The Dangers of Drafting a Vic Beasley

Todd McShay at ESPN evaluates pass rushing prospect Vic Beasley:

“I’m not as high on Beasley as some others are, because I didn’t see any power element to his game on tape. I also have a hard time putting a top-15 type of grade on a defensive front-seven defender that turns down contact and likes to pile-inspect. Yes, his production at Clemson was off the charts. And yes, his workout numbers are rare. I also believe he is a hard worker with good football character. But I just don’t see the value as a first-half-of-the-first-round draft pick. When it’s all said and done, Beasley might be best suited to play off-the-line in a role somewhat similar to that of Von Miller (Broncos) or Anthony Barr (Vikings).”

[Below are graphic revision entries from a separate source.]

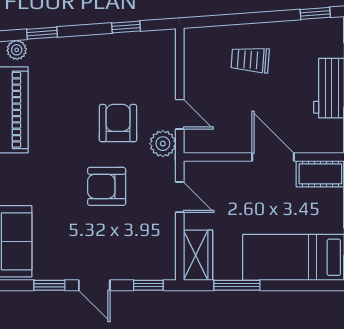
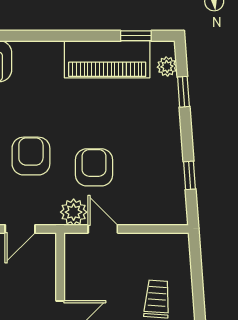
door: (180, 114) -> (103, 229), swing flipped
armchair: (118, 123) -> (94, 167), turned -90

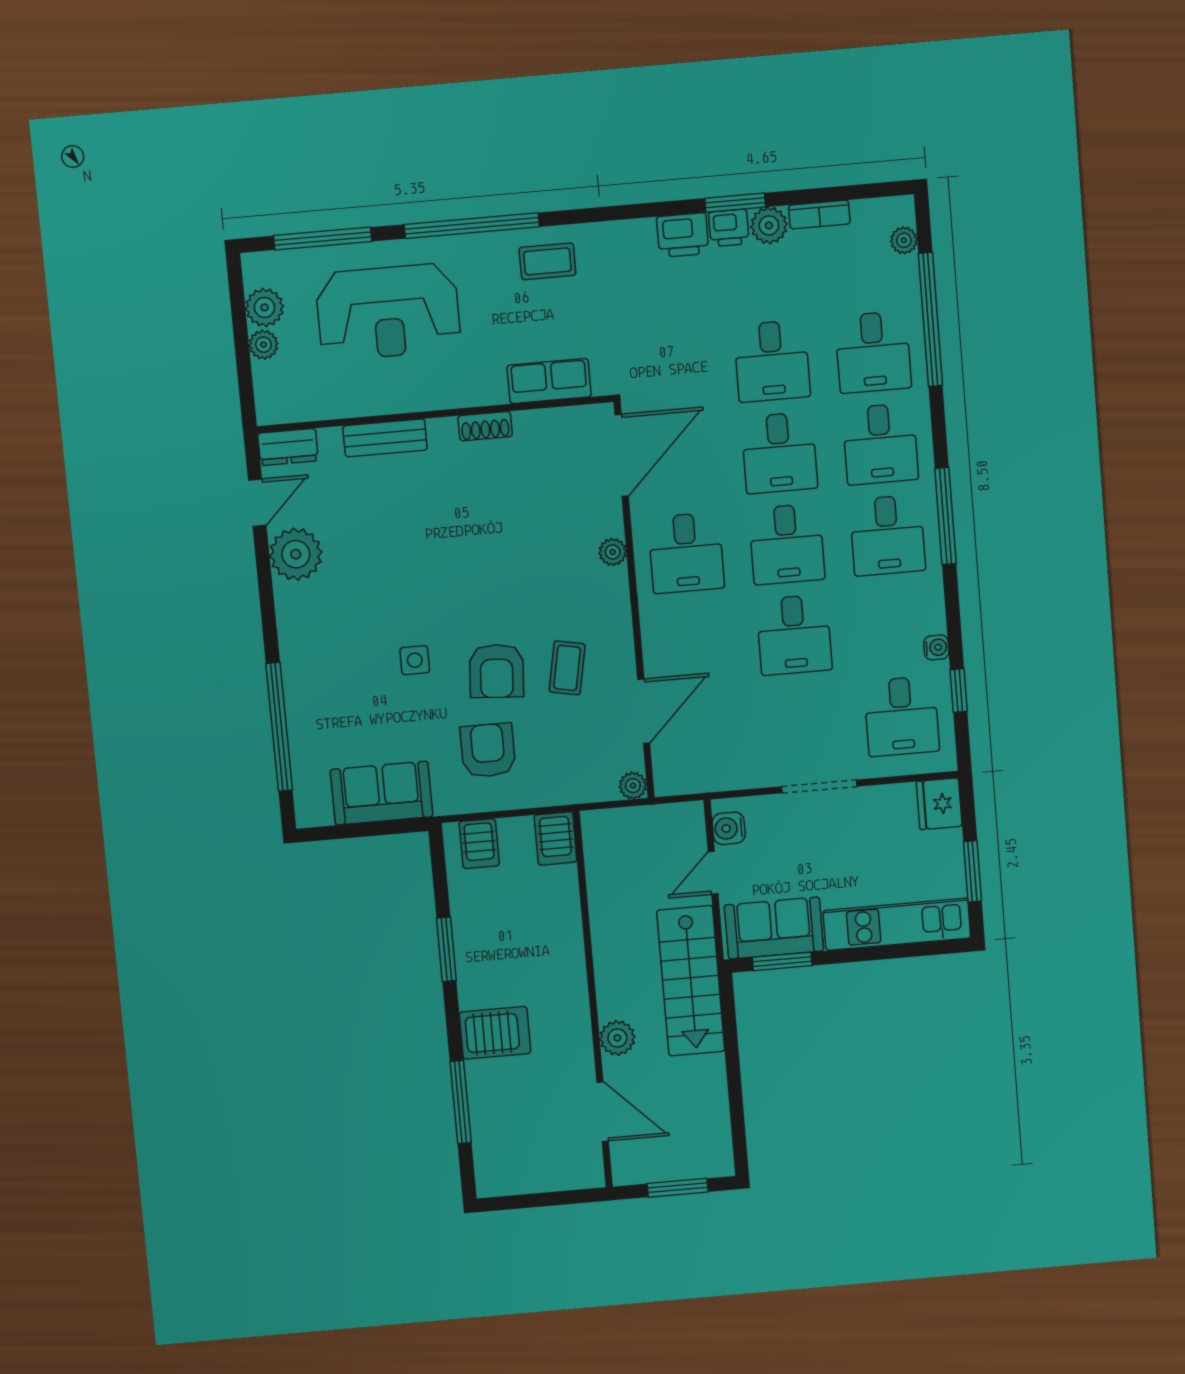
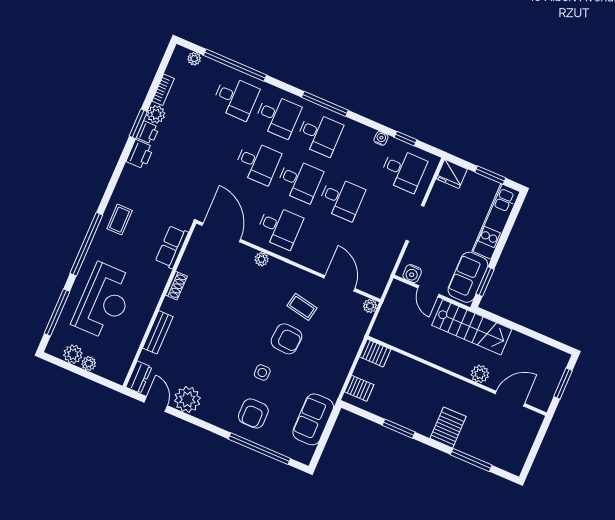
desk: (772, 361) -> (216, 144), removed
armchair: (488, 750) -> (253, 414), moved, turned -90

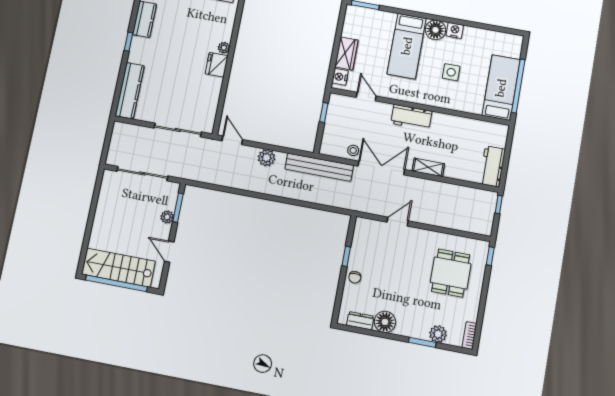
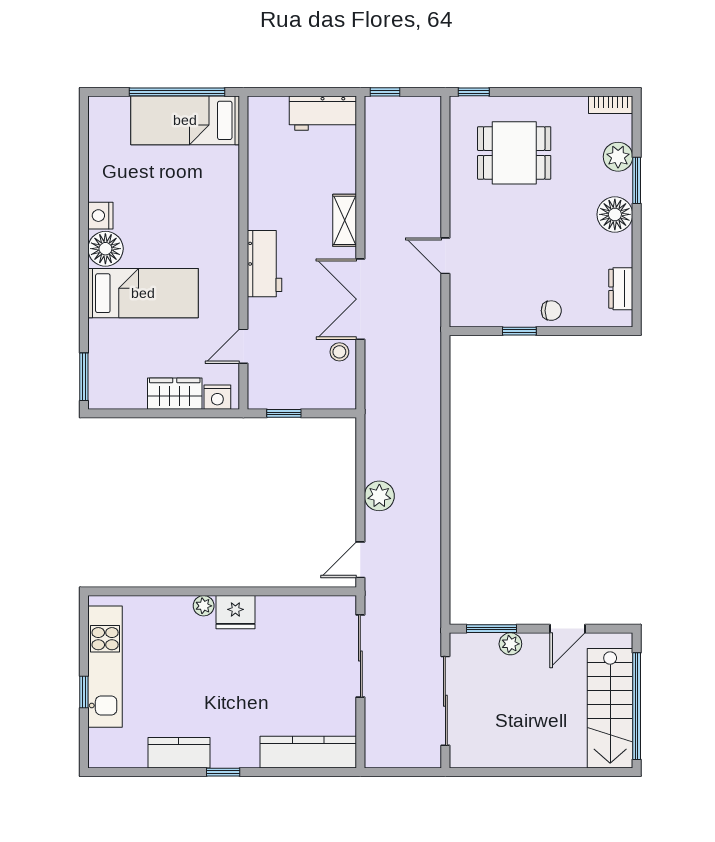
side table: (451, 72) -> (174, 210), removed
bench: (319, 167) -> (379, 404), removed
floor lamp: (385, 322) -> (615, 214), moved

I couldn’t agree more. Beasley (below) concerns me on a number of fronts other those that McShay points out (all of which I saw myself when watching him last fall).

Joe Robbins/Getty Images
Joe Robbins/Getty Images

Beasley is the very definition of a late riser who found himself floating up boards after the Combine. He was at best a mid-first round prospect before that because, as McShay points out, he had no power to his game. I’ll also point out that I thought his instincts were suspect. Then he showed up at the Combine 15-20 pounds heavier and he carried the weight well. Now teams apparently think he projects to show more power.

But the question is, “Will he be able to carry that weight through the course of an NFL season?” Once a player starts getting regular snaps with an NFL defense, the weight has a bad habit of melting off, especially if it isn’t natural for the player to be carrying it.

Beasley looks to me like the prototypical case of a player who you have to stick to the video on. He is what he was at Clemson. Suggesting otherwise is a dangerous game. If I’m the Bears, I’m not touching him with the seventh pick.